### Objective
Collect and copy every line in the records below that contains the string "isStart". Case counts.

— start of Provided material —

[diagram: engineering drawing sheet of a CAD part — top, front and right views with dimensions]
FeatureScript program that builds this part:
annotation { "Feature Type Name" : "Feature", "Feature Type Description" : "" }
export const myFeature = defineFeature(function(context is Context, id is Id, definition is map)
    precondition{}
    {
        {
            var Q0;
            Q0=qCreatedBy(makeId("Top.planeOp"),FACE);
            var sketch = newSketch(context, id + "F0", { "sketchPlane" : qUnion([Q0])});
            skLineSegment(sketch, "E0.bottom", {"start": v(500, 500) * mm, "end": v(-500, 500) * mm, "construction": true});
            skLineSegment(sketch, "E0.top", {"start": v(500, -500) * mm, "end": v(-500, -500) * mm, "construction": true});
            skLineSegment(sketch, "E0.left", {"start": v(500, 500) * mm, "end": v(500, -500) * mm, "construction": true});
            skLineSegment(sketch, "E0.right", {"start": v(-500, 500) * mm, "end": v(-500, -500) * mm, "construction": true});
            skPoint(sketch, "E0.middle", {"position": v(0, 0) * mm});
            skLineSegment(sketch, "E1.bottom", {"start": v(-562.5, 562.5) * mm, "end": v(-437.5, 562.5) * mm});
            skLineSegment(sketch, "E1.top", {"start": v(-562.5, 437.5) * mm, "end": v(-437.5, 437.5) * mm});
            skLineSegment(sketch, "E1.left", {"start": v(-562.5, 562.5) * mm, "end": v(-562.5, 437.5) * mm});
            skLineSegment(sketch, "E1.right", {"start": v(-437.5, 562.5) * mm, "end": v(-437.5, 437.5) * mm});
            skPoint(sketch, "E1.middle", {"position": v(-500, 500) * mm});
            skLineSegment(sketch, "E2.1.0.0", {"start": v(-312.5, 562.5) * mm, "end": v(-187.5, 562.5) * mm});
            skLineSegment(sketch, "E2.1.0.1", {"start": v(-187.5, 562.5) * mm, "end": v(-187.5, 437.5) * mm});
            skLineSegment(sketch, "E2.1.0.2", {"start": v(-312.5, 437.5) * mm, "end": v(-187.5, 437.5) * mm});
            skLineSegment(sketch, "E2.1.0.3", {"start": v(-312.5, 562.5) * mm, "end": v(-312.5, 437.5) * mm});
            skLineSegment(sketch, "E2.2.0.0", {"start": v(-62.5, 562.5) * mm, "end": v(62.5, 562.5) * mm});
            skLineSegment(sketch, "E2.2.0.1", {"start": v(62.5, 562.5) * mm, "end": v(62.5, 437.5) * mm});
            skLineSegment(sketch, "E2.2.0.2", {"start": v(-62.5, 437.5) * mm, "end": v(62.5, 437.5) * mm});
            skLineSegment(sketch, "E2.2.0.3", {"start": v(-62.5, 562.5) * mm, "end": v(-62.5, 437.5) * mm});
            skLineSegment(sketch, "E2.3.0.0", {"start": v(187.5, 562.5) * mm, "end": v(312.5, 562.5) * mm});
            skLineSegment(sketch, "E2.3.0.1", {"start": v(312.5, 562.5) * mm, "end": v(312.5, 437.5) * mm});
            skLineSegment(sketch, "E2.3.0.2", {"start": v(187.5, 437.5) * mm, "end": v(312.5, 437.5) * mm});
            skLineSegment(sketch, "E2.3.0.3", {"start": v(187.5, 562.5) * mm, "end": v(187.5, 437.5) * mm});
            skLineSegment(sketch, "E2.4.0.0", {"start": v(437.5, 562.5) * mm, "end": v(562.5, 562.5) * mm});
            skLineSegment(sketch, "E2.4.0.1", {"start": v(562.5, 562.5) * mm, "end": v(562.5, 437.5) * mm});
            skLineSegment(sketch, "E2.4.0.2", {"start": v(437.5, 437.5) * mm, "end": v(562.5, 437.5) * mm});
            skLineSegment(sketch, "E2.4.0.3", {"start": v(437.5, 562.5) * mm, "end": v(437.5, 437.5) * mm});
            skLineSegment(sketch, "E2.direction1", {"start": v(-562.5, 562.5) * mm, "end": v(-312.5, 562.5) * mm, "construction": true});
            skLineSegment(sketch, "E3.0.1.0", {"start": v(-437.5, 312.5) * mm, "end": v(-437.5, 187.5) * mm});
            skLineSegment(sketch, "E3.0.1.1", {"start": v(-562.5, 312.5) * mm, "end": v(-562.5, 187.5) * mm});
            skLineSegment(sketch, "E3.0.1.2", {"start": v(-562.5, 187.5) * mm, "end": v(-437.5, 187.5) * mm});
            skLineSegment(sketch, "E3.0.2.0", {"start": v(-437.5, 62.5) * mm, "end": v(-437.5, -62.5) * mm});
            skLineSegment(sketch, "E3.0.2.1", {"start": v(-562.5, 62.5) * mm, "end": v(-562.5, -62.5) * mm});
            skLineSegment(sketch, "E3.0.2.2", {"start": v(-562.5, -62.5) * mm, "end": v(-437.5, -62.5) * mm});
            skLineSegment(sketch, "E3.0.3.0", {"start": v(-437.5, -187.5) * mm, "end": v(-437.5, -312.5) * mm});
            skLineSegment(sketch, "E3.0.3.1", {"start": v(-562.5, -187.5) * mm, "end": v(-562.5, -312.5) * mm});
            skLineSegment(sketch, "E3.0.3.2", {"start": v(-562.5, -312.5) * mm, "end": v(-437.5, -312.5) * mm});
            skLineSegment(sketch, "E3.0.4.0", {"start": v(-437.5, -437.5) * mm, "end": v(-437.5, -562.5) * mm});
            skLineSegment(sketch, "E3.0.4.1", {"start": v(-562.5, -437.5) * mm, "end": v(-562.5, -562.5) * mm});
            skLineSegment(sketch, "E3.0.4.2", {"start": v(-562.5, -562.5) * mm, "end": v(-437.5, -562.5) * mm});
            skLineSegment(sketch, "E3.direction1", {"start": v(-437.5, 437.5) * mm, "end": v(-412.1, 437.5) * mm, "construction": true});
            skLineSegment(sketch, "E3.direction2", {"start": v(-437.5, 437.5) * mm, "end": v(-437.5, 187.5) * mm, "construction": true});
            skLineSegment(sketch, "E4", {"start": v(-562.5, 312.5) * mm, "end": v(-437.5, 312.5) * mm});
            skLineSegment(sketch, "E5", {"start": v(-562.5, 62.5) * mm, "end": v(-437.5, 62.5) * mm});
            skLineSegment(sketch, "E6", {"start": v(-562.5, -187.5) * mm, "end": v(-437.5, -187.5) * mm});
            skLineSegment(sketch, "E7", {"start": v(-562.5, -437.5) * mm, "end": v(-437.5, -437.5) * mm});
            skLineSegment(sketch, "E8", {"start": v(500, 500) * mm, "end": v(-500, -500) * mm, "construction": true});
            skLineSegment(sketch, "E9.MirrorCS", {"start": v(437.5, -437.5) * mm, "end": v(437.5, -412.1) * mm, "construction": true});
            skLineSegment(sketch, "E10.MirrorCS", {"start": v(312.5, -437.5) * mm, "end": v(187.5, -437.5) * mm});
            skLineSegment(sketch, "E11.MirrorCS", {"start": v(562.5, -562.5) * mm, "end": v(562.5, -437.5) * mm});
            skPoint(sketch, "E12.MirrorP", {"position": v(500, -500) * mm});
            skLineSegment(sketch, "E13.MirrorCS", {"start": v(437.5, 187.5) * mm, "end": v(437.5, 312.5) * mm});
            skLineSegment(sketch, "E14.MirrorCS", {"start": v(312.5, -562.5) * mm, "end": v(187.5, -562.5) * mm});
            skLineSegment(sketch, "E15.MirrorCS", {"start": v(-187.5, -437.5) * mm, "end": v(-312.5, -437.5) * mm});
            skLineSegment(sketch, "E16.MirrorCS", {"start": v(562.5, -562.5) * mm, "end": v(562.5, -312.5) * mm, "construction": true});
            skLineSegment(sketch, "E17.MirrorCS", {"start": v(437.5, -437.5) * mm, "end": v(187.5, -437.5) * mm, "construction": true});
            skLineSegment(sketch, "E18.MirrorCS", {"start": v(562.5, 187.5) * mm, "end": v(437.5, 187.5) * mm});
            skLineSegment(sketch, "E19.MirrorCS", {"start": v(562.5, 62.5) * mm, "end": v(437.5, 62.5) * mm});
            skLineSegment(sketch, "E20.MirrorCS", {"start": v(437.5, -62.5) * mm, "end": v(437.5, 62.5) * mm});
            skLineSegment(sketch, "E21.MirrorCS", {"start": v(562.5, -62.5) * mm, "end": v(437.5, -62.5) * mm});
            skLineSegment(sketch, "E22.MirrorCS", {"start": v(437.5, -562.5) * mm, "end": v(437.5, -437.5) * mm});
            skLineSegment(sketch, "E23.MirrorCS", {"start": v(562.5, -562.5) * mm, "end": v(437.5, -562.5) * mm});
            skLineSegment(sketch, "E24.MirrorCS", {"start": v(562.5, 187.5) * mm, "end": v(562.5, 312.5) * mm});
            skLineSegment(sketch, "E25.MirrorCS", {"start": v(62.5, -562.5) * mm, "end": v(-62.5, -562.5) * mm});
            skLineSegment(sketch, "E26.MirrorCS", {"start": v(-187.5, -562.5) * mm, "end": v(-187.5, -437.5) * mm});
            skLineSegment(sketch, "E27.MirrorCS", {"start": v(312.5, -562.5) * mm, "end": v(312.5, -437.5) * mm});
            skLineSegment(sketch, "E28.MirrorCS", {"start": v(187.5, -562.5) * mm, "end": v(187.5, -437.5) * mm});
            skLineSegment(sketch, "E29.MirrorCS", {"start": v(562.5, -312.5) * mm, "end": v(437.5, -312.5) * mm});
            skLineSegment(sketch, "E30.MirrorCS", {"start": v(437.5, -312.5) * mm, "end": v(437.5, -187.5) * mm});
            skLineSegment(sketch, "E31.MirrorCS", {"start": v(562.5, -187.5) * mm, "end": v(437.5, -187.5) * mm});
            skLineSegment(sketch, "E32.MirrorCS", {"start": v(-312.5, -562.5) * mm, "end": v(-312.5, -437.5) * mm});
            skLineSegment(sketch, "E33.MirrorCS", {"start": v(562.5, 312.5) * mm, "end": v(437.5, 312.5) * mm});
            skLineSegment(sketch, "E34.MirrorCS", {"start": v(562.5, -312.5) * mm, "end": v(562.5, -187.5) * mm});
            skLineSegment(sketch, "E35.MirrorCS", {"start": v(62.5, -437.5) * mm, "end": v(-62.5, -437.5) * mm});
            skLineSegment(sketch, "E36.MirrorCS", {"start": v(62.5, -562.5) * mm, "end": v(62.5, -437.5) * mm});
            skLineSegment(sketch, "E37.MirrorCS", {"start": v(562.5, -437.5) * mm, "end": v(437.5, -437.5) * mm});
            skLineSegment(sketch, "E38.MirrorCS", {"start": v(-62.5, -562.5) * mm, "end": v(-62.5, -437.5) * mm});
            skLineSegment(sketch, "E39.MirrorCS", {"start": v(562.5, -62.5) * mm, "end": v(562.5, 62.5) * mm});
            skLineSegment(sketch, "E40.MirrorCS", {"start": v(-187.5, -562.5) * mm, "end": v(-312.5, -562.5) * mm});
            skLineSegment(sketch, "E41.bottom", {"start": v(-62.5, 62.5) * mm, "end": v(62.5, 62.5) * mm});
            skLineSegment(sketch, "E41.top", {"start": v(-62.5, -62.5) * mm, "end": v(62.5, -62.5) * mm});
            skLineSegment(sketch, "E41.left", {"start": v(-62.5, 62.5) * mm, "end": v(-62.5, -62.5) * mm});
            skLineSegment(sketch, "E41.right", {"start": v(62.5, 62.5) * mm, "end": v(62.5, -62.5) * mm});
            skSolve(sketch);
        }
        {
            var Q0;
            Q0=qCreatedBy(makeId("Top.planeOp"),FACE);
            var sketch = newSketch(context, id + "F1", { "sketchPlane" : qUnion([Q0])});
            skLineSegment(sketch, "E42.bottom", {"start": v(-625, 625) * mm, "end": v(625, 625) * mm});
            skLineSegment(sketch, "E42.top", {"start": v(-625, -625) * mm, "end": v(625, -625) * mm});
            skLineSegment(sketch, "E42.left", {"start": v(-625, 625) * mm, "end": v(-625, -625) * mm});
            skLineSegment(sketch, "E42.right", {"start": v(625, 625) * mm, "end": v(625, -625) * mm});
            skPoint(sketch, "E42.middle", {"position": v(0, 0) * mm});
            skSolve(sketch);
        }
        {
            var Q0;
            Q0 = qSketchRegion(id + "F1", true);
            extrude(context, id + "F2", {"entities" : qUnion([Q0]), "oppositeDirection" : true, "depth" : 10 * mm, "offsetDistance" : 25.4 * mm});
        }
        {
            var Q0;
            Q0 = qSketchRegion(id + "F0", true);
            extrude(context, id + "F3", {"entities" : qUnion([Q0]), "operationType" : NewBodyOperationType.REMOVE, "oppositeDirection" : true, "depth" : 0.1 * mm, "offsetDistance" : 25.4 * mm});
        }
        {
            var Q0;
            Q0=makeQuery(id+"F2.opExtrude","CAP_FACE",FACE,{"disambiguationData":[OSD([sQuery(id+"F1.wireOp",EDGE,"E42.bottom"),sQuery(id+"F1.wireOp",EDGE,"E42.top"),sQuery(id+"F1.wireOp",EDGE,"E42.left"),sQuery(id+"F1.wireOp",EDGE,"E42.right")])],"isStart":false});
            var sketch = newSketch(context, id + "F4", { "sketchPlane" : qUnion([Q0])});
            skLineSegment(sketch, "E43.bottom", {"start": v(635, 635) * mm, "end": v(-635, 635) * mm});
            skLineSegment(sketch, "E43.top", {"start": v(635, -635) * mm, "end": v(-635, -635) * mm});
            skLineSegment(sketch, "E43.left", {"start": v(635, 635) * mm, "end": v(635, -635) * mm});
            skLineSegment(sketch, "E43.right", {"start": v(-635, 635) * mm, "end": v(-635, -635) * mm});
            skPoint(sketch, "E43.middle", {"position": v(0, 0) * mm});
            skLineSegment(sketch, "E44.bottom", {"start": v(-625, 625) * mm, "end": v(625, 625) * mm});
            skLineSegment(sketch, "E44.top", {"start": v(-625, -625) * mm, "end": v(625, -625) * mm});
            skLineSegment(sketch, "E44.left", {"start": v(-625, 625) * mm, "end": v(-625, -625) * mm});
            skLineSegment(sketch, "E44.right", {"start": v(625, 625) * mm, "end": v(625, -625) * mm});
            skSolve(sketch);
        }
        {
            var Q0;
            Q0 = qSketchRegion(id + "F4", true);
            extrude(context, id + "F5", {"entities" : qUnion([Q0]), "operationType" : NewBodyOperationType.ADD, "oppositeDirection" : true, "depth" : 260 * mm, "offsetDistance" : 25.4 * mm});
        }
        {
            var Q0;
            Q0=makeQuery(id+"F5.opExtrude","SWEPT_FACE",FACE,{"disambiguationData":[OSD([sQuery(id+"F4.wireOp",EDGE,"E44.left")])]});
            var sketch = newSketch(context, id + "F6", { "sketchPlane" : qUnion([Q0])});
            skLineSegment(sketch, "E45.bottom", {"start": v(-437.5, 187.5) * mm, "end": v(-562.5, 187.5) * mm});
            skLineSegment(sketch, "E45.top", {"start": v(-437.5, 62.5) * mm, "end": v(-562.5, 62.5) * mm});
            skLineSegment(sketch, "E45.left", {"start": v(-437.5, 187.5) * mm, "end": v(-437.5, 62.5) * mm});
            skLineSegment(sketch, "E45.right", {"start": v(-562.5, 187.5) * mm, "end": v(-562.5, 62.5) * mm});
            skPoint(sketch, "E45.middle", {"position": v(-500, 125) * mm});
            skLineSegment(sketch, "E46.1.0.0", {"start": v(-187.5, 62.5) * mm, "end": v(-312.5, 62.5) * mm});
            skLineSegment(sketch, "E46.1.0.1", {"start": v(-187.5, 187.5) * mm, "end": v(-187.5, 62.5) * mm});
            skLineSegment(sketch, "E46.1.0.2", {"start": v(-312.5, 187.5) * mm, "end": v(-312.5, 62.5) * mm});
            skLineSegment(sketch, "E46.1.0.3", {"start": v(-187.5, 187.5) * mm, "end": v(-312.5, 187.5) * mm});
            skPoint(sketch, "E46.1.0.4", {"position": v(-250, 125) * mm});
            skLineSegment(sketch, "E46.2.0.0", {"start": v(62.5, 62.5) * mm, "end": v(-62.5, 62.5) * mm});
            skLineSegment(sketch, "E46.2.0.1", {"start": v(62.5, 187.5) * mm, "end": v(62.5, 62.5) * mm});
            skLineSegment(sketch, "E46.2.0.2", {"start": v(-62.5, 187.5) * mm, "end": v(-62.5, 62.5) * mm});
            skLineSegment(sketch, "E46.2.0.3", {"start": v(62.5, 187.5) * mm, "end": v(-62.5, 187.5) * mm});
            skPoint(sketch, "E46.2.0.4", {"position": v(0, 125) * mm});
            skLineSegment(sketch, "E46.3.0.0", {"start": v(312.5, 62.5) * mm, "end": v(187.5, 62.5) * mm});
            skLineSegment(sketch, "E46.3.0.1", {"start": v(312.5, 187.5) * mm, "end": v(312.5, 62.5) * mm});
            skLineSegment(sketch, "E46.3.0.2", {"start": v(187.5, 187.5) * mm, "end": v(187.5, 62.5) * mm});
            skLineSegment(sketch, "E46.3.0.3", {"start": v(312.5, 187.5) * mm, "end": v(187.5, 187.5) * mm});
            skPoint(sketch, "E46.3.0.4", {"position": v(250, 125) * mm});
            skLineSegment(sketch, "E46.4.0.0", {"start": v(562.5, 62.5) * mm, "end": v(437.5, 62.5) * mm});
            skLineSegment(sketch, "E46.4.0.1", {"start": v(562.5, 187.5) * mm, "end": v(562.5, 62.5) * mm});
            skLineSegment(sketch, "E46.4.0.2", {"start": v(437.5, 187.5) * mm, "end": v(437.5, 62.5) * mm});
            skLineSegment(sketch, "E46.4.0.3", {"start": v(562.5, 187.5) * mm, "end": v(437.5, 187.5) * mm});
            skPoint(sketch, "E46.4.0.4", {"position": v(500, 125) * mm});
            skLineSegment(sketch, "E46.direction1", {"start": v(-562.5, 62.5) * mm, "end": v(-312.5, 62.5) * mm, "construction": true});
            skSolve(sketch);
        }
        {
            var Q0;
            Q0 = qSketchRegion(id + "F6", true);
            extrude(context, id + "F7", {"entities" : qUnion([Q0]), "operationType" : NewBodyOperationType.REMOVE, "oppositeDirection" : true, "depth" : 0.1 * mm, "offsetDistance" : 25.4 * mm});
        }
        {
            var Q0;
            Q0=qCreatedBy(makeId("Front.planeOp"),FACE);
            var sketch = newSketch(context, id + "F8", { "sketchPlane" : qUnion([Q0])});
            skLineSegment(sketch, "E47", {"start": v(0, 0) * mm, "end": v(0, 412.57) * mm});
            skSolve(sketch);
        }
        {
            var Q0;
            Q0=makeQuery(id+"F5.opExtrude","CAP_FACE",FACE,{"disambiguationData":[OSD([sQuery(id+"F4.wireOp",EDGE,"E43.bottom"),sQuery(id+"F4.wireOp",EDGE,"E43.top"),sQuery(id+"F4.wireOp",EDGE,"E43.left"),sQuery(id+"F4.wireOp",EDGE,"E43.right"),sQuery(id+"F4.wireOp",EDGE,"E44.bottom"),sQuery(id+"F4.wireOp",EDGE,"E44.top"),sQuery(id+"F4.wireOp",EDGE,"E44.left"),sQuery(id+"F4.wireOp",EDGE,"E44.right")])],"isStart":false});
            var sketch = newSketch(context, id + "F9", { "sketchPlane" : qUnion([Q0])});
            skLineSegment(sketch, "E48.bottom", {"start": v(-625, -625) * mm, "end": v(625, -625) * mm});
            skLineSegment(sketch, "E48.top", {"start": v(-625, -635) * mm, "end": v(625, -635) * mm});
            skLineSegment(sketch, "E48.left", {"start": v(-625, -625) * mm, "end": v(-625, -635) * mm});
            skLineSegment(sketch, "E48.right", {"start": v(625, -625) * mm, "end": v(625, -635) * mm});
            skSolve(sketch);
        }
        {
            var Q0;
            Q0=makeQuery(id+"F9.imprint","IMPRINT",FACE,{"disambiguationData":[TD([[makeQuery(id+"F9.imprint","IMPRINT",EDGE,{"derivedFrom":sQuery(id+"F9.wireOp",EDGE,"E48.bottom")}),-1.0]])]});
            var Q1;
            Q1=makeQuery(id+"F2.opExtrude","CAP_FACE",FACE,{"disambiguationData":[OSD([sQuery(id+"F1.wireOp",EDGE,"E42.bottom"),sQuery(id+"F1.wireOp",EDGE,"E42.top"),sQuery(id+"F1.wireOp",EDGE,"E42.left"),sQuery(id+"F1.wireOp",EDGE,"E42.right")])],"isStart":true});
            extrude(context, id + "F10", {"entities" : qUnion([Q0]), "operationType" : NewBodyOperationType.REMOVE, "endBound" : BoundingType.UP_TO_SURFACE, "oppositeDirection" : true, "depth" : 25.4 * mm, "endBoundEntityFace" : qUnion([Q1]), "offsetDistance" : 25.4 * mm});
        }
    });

— end of Provided material —

### Solution
            Q0=makeQuery(id+"F2.opExtrude","CAP_FACE",FACE,{"disambiguationData":[OSD([sQuery(id+"F1.wireOp",EDGE,"E42.bottom"),sQuery(id+"F1.wireOp",EDGE,"E42.top"),sQuery(id+"F1.wireOp",EDGE,"E42.left"),sQuery(id+"F1.wireOp",EDGE,"E42.right")])],"isStart":false});
            Q0=makeQuery(id+"F5.opExtrude","CAP_FACE",FACE,{"disambiguationData":[OSD([sQuery(id+"F4.wireOp",EDGE,"E43.bottom"),sQuery(id+"F4.wireOp",EDGE,"E43.top"),sQuery(id+"F4.wireOp",EDGE,"E43.left"),sQuery(id+"F4.wireOp",EDGE,"E43.right"),sQuery(id+"F4.wireOp",EDGE,"E44.bottom"),sQuery(id+"F4.wireOp",EDGE,"E44.top"),sQuery(id+"F4.wireOp",EDGE,"E44.left"),sQuery(id+"F4.wireOp",EDGE,"E44.right")])],"isStart":false});
            Q1=makeQuery(id+"F2.opExtrude","CAP_FACE",FACE,{"disambiguationData":[OSD([sQuery(id+"F1.wireOp",EDGE,"E42.bottom"),sQuery(id+"F1.wireOp",EDGE,"E42.top"),sQuery(id+"F1.wireOp",EDGE,"E42.left"),sQuery(id+"F1.wireOp",EDGE,"E42.right")])],"isStart":true});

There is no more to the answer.